[START OF GIVEN DATA]

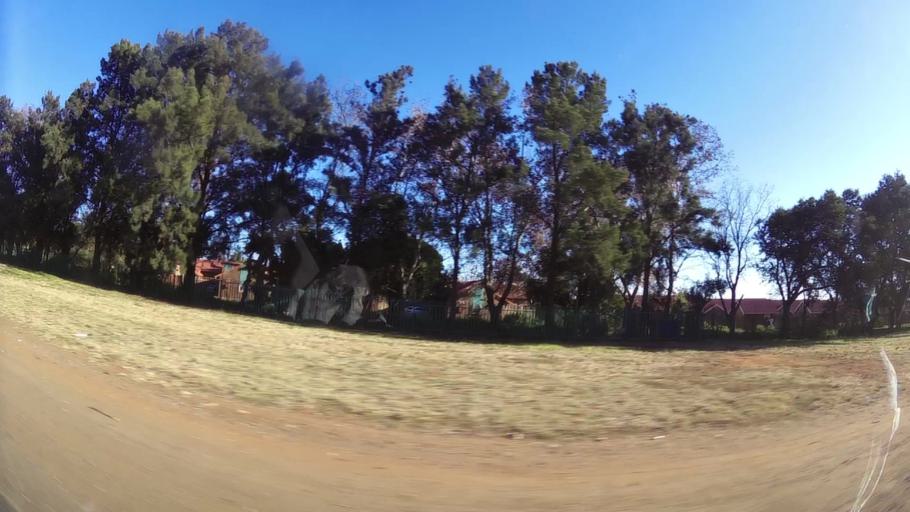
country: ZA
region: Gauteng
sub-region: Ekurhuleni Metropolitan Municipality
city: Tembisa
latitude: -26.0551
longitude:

[END OF GIVEN DATA]

__TO BE DONE__:
Please arrange every line of the records above as a numbered list, skipping blank lines and omitting the pictures.

__ANSWER TO THIS EXERCISE__:
1. country: ZA
2. region: Gauteng
3. sub-region: Ekurhuleni Metropolitan Municipality
4. city: Tembisa
5. latitude: -26.0551
6. longitude:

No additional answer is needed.